I make lists. I make schedules, then I synchronize them between my computer, my phone, my email account. I know what I’m doing next Tuesday at 3:13, and the Tuesday after that, and the Tuesday after that.

So when I embarked on this PhD project, I wrote out a plan for myself. Half the time, I think the planning is the most fun part of any project. It’s when you’re still full of hope that you can actually get the monstrous thing done. It’s when you can break it down into detailed pieces, finding places to celebrate for crossing milestones, accomplishments you can reward yourself for. It’s the post-planning that sucks, when you realize you’ve missed all your deadlines, you’ll never get it done, everyone knows it, and thinks you’re a right nob.

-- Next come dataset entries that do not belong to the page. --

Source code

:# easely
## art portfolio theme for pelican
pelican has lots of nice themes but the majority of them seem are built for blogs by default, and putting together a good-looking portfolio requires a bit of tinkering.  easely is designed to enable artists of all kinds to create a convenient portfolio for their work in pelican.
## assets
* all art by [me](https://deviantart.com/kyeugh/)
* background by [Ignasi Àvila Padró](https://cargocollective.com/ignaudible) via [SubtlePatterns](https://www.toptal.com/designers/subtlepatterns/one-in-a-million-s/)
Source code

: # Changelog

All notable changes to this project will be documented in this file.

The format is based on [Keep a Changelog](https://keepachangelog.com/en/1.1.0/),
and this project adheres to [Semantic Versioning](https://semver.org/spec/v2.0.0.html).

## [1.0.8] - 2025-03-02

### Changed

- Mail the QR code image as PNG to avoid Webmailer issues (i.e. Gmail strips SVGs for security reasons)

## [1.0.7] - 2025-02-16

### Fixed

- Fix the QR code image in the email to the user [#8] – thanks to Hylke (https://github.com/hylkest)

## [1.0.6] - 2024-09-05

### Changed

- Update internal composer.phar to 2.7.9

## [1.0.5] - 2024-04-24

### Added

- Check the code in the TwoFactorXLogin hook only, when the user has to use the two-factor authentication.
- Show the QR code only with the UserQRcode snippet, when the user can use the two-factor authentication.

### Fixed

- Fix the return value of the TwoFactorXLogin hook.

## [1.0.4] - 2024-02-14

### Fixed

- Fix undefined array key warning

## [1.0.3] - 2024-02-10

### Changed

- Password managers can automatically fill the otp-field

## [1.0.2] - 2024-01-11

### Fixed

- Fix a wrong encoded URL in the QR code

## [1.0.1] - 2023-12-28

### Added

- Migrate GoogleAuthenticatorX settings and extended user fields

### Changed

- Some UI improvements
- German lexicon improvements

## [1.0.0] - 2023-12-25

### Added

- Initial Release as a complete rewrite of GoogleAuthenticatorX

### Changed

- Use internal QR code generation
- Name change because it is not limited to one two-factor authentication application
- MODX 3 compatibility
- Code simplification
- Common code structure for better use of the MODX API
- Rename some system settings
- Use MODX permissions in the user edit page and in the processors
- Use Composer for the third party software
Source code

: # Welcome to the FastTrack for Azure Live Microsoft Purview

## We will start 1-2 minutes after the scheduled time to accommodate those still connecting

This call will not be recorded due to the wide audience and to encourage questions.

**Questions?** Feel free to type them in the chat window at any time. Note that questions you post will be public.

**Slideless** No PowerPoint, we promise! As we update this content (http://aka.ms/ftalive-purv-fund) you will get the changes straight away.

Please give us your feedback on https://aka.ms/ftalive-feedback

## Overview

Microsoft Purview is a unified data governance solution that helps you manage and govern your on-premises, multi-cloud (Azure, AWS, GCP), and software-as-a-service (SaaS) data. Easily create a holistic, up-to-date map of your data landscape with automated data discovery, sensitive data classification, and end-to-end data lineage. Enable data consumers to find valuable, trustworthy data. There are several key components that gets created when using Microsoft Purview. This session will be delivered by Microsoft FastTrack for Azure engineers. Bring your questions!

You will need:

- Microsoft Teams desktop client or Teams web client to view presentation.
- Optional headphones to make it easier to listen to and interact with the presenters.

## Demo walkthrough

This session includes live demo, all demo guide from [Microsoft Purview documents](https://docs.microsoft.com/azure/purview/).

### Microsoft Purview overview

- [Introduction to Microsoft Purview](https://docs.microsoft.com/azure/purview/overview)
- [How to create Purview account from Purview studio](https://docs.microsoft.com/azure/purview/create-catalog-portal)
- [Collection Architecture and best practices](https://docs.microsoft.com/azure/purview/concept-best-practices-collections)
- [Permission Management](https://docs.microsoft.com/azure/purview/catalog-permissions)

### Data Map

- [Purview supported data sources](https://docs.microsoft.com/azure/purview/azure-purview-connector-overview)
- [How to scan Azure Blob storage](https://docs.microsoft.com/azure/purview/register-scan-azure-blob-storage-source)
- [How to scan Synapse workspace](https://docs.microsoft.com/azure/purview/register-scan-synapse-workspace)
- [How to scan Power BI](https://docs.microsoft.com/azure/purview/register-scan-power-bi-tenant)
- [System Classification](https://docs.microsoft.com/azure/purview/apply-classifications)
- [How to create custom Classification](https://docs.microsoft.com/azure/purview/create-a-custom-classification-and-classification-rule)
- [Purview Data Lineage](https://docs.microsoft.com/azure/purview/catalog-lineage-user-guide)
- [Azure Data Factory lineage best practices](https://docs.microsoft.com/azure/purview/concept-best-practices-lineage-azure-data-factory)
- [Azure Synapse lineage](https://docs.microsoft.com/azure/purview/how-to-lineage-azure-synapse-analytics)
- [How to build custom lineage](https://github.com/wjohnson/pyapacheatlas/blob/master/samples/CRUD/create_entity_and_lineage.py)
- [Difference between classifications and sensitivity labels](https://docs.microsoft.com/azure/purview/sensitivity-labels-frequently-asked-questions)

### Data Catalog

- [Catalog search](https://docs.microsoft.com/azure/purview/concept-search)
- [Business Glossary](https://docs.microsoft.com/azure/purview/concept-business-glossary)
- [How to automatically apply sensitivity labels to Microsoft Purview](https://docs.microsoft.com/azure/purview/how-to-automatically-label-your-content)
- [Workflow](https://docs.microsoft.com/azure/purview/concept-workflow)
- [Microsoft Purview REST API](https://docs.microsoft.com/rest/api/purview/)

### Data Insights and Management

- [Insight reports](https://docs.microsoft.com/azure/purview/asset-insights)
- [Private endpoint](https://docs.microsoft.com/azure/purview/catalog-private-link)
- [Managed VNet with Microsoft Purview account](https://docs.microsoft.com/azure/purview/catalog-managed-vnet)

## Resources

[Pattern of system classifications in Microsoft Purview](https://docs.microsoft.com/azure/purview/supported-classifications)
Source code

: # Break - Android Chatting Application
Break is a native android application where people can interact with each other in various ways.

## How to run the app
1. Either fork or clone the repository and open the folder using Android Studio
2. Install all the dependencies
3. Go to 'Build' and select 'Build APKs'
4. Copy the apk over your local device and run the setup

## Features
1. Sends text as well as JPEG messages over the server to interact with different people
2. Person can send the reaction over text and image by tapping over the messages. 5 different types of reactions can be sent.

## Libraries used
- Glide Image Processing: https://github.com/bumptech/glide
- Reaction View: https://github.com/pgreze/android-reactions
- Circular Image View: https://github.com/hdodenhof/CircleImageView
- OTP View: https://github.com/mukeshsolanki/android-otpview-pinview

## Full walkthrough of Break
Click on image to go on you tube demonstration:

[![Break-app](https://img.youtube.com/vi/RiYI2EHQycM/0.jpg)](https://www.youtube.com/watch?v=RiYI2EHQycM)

Anyway, via all the funding applications I’ve been helping other PhDs in the department with, I’ve had a lot of discussions about that nebulous being, the research proposal. Six months ago, I was writing a novel and thinking about game aspects of narrative. I was incorporating some Welsh mythology. I might have been thinking to include hypertext.

Today, I’m writing a series of short stories, based in different world mythologies, with a common thread, and adapting them to full digital format. I’m exploring the process of that adaptation, with a dissertation intended to bring some illumination to other authors and even publishers on how we can keep working to make digital fiction a mainstream genre, and to reach mass audiences.

It may not sound like a big change, but it is. The details have also morphed quite a bit, from thoughts on ghosts in Anglesey, to heroes’ journeys across the world. It’s exciting, but I know it will evolve even more before it is done.

Because that’s just what happens. So many of the new PhDs think they’re tied, word-for-word, to whatever proposal they include in their admission or funding application essay. That would just be impossible, and even the funding bodies know that. I keep having postgrads not even consider certain avenues for funding because they wouldn’t think of spinning their research to show how its applicable to certain funding organizations’ mission statements. They hope someone will see the value in their research and throw money at them, rather than being willing to present themselves as flexible, in the best light possible.

I have about five different versions of my CV, each oriented to a certain theme: academic, teaching, research, professional, etc. I submit a targeted CV depending on the job and the industry. The information doesn’t change; just the material I choose to highlight for its applicability to the situation. It’s an important skill for everyone looking for money, IMHO.

I think I’ve gotten off-track here. Oh well. Back to research proposals…

I like being open to change in my ideas. I like considering different aspects. Targeting my research proposal for certain funding, or adjusting it according to my schedule, has given me more ideas, not fewer. I’m more excited about my work than I was four months ago, because I can see it really taking shape. It’s like the metaphor of the sculptor I use for my creative writing students – the marble doesn’t come pre-formed. The sculptor chooses a good shape for his idea, or maybe the marble’s shape itself inspires him. He hacks at it in great swipes for a general shape, and then his tools get finer and finer as the sculpture approaches his ideal.

I’m still hammering away at that vague shape of my research. In another year, I might have the outline of a form. In another, a face may emerge (keep in mind I’m studying part-time, unless I magically get funding). I’m eager to see what it winds up looking like.